St. Augustine Record

Hillary’s Chicago Style Pizza, located at 1974 US 1 in St. Augustine is revving up for football season and evenings lined up as night’s too busy to cook.
Owned and operated by Hillary Lake and her husband Bruce, the Chicago couple celebrate their hometown, upside-down, high-sided, deep-dish pizza by opening Hillary’s Chicago Style Pizza earlier this year.
The restaurant also offers tavern-style, thin crust pizzas cut into squares – with vegan and gluten free crusts – along with appetizers, calzones and sandwiches.
While thrilled to be sharing their pizza cuisine in the Ancient City, the couple is no stranger to the food industry.
“Having owned a neighborhood bar in Chicago, Bruce and I know how to run a kitchen,” Hillary said. “And we know how much fun a neighborhood bar can be.”
The couple moved to Jacksonville in 2018 to care for a sick parent. During the Covid pandemic, Hillary, a self-described explorative eater, said that she played with pizza recipes to satisfy her own cravings.

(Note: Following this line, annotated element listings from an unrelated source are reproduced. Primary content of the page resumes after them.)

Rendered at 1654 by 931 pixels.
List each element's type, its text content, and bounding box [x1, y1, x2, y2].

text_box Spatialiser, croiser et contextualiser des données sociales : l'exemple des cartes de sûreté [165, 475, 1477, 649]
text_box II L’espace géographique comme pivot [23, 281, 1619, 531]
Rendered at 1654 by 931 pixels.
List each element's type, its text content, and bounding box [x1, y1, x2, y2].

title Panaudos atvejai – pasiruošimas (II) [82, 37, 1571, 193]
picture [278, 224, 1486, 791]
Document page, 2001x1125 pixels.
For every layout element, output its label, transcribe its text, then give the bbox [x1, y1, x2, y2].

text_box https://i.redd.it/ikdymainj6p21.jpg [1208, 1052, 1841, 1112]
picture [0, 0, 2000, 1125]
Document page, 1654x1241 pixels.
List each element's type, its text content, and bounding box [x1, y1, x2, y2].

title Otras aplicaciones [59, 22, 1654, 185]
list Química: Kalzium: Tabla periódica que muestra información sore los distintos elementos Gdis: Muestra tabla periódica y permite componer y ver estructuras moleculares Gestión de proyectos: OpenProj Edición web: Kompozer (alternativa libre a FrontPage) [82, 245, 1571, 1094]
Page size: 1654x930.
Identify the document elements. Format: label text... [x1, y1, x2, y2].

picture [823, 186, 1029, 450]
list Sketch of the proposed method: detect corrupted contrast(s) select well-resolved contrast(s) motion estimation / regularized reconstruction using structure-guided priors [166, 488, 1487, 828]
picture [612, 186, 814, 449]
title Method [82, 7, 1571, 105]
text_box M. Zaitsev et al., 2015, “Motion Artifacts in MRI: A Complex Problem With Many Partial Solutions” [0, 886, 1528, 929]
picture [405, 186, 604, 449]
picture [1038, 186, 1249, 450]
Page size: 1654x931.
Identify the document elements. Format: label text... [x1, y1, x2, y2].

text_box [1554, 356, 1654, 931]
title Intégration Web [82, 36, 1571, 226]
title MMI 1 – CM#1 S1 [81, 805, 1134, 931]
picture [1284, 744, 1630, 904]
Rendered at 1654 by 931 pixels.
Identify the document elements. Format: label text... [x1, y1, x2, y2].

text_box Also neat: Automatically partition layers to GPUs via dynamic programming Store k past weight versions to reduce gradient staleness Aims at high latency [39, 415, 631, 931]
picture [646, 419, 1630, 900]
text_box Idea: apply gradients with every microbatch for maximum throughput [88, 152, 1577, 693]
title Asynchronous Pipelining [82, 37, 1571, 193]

“Facebook pizza pictures led to requests for deliveries, pick-ups, and eventually farmer’s markets and pop-ups,” she said. “I was even approached to restart a food truck.”
It wasn’t long before the coupled garnered enough customers to know that they needed more than a commissary kitchen in Jacksonville with no air-conditioning to cook.
Confident that Hillary’s culinary creations would be viable for a business, the couple jumped at the opportunity to share a St. Augustine storefront called Brewz N Dawgz. When approached to purchase the business, they worked with the Women’s Food Alliance and initiated a successful Honeycomb Credit crowd-funding campaign.
“Between family, friends and Honeycomb Credit, we raised $50,000 to buy the business,” she said. “We would later discover that many of the investors were customers and St. Augustine residents.”
Hillary underscored that Honeycomb Credit is nothing like a GoFundMe campaign.
Investors support local business – upon review of all financials – and get back their original investment money with interest.
Hillary said that she was pleasantly surprised at the community’s reaction.
“We have been so welcomed here,” she said. “I never realized how much I would love living in a small town. St Augustine’s a neighborhood; a true community of supportive people who welcome relationships.”
Inspired by Hillary’s work at the North Florida School of Special Education during the pandemic, the couple also plan on building a pizza farm that will be nurtured and cared for by people with intellectual differences.
“With no catering jobs available because of the pandemic, I worked at the school,” Hillary said. “The students – those who were autistic or who had Down’s Syndrome – helped to cater lunch and work on our food truck. These kids were magical. And employable.”